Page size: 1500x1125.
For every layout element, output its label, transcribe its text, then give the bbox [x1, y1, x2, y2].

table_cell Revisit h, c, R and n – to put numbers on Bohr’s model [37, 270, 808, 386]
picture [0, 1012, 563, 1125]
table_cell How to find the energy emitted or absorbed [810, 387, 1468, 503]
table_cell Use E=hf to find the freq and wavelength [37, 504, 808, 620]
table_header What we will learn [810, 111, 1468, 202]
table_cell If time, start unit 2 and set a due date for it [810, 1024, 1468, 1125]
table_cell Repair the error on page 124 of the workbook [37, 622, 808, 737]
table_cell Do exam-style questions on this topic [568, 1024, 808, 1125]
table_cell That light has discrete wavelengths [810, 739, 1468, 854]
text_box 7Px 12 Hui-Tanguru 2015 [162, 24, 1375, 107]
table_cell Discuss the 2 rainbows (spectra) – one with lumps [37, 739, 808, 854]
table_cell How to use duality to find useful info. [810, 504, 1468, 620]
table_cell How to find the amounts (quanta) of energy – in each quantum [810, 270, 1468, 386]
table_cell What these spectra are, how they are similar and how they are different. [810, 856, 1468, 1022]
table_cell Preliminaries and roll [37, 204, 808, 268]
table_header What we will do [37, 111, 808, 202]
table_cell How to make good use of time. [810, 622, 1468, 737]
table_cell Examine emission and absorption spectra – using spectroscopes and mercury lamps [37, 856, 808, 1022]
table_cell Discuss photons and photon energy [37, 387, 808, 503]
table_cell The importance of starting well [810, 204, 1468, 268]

━━━━━━━━

What is needed:
Repeat each entry above, matching every line exactly.

Answer space:
Page size: 1500x1125.
For every layout element, output its label, transcribe its text, then give the bbox [x1, y1, x2, y2].

table_cell Revisit h, c, R and n – to put numbers on Bohr’s model [37, 270, 808, 386]
picture [0, 1012, 563, 1125]
table_cell How to find the energy emitted or absorbed [810, 387, 1468, 503]
table_cell Use E=hf to find the freq and wavelength [37, 504, 808, 620]
table_header What we will learn [810, 111, 1468, 202]
table_cell If time, start unit 2 and set a due date for it [810, 1024, 1468, 1125]
table_cell Repair the error on page 124 of the workbook [37, 622, 808, 737]
table_cell Do exam-style questions on this topic [568, 1024, 808, 1125]
table_cell That light has discrete wavelengths [810, 739, 1468, 854]
text_box 7Px 12 Hui-Tanguru 2015 [162, 24, 1375, 107]
table_cell Discuss the 2 rainbows (spectra) – one with lumps [37, 739, 808, 854]
table_cell How to use duality to find useful info. [810, 504, 1468, 620]
table_cell How to find the amounts (quanta) of energy – in each quantum [810, 270, 1468, 386]
table_cell What these spectra are, how they are similar and how they are different. [810, 856, 1468, 1022]
table_cell Preliminaries and roll [37, 204, 808, 268]
table_header What we will do [37, 111, 808, 202]
table_cell How to make good use of time. [810, 622, 1468, 737]
table_cell Examine emission and absorption spectra – using spectroscopes and mercury lamps [37, 856, 808, 1022]
table_cell Discuss photons and photon energy [37, 387, 808, 503]
table_cell The importance of starting well [810, 204, 1468, 268]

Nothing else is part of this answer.